A elevada frequência das patologias do foro ORL em crianças e adolescentes fazem da otorrinolaringologia pediátrica uma área de particular relevância. A colaboração não está garantida e a expetativa dos pais necessita de alguma gestão
As expetativas
O expetativa é algo poderoso. Não podemos saber ao certo o que pensa e antecipar quem vem à nossa consulta, sobretudo se se tratar de uma criança.
Recentemente, ao terminar uma consulta de um menino de cinco anos, fui surpreendido por uma pergunta que nunca me tinham feito: – “Onde está o meu brinquedo?” A minha surpresa inicial só encontrou solução quando os pais me explicaram que no gabinete do pediatra, onde iam habitualmente, num país estrangeiro, existia uma cesta com brinquedos propositadamente para serem levados pelas crianças após a consulta.
É importante compreender este facto, sobretudo por parte dos pais, pois ainda antes de entrarem no consultório, eles têm o enorme poder de construir uma expetativa positiva relativamente à ida ao médico.
Numa área em que o exame físico é tão importante como na ORL, ter uma criança que colabore nesta avaliação é fundamental. Claro que a colaboração por parte de crianças pequenas, nomeadamente até aos 2 anos, não está garantida mesmo que se tomem todos os cuidados possíveis. Contudo, à medida que a idade aumenta a grande maioria delas, não só colabora, como gosta de vir à consulta, natural e genuinamente, mesmo sem receber uma prenda no final.
As patologias
A otorrinolaringologia pediátrica ocupa um lugar de particular relevância na prática médica, devido à elevada prevalência das patologias tratadas e ao impacto que estas têm na qualidade de vida da criança e dos restantes elementos da sua família. A prática clínica diária caracteriza-se por um conjunto relativamente constante de patologias.
A hipertrofia das adenóides e das amígdalas resulta frequentemente em sintomas como a respiração oral, roncopatia e distúrbios respiratórios do sono, como a ocorrência de episódios de apneia noturna (períodos de tempo com alguns segundos de duração em que a respiração da criança se suspende). Estas alterações do sono podem implicar dificuldades no rendimento escolar e alterações do comportamento, levando à necessidade de acompanhamento prolongado e, por vezes, de intervenção cirúrgica.
As otites médias, incluindo a otite média aguda e a otite média com efusão, são outro motivo de consulta habitual e estão relacionadas com a imaturidade do sistema imunitário e com particularidades anatómicas da trompa de Eustáquio nas crianças, sobretudo nos primeiros anos de vida. Estas patologias são uma das principais causas de dor, febre e preocupação parental, sendo também responsáveis por alterações auditivas transitórias ou persistentes.

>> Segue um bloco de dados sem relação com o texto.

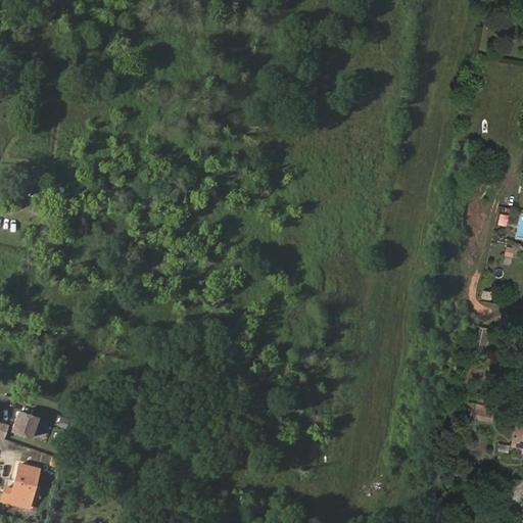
[(492,300),(494,292),(485,289),(483,297),(492,300)]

Outras infeções como a rinite infeciosa, a rinossinusite e a faringite / amigdalite são também muito comuns e estão associadas ao contexto escolar e à exposição continuada a agentes infeciosos. Estas situações, sobretudo quando são recorrentes, têm impacto direto no bem-estar geral da criança.
Por fim, as alterações da linguagem / fala e da voz, apesar de menos frequentes e por vezes transitórias, estão geralmente associadas a causas identificáveis e tratáveis e, como tal, devem também ser avaliadas pela especialidade.
Os desafios
Apesar da recorrência destas patologias, o que torna a otorrinolaringologia pediátrica particularmente gratificante é o contacto com a criança, enquanto um ser em desenvolvimento.
A partir dos três anos de idade, observa-se frequentemente uma mudança significativa na forma como a criança encara a consulta médica. Nesta fase, muitas crianças já conseguem expressar-se melhor, demonstram curiosidade e participam ativamente no exame clínico. É comum ver crianças que entram no consultório com entusiasmo, interessadas nos instrumentos e no funcionamento dos mesmos, transformando a consulta num momento positivo.
No entanto, a prática da otorrinolaringologia pediátrica apresenta também desafios significativos. O medo e a ansiedade, sobretudo nas crianças mais pequenas, dificultam por vezes a observação clínica. O choro, a resistência ao exame e a necessidade de contenção mínima exigem paciência, sensibilidade e experiência. Acresce ainda a gestão das expectativas dos pais que, muitas vezes, chegam à consulta apreensivos ou com receio de intervenções mais invasivas.
Trata-se de uma área onde o conhecimento técnico se cruza constantemente com a empatia e a capacidade de adaptação do médico às diferentes fases do desenvolvimento infantil. Exercê-la implica compreender que cada consulta vai além do diagnóstico e do tratamento, é um encontro humano muitas vezes marcado pela curiosidade, pelo receio, mas também por momentos de partilha e alegria.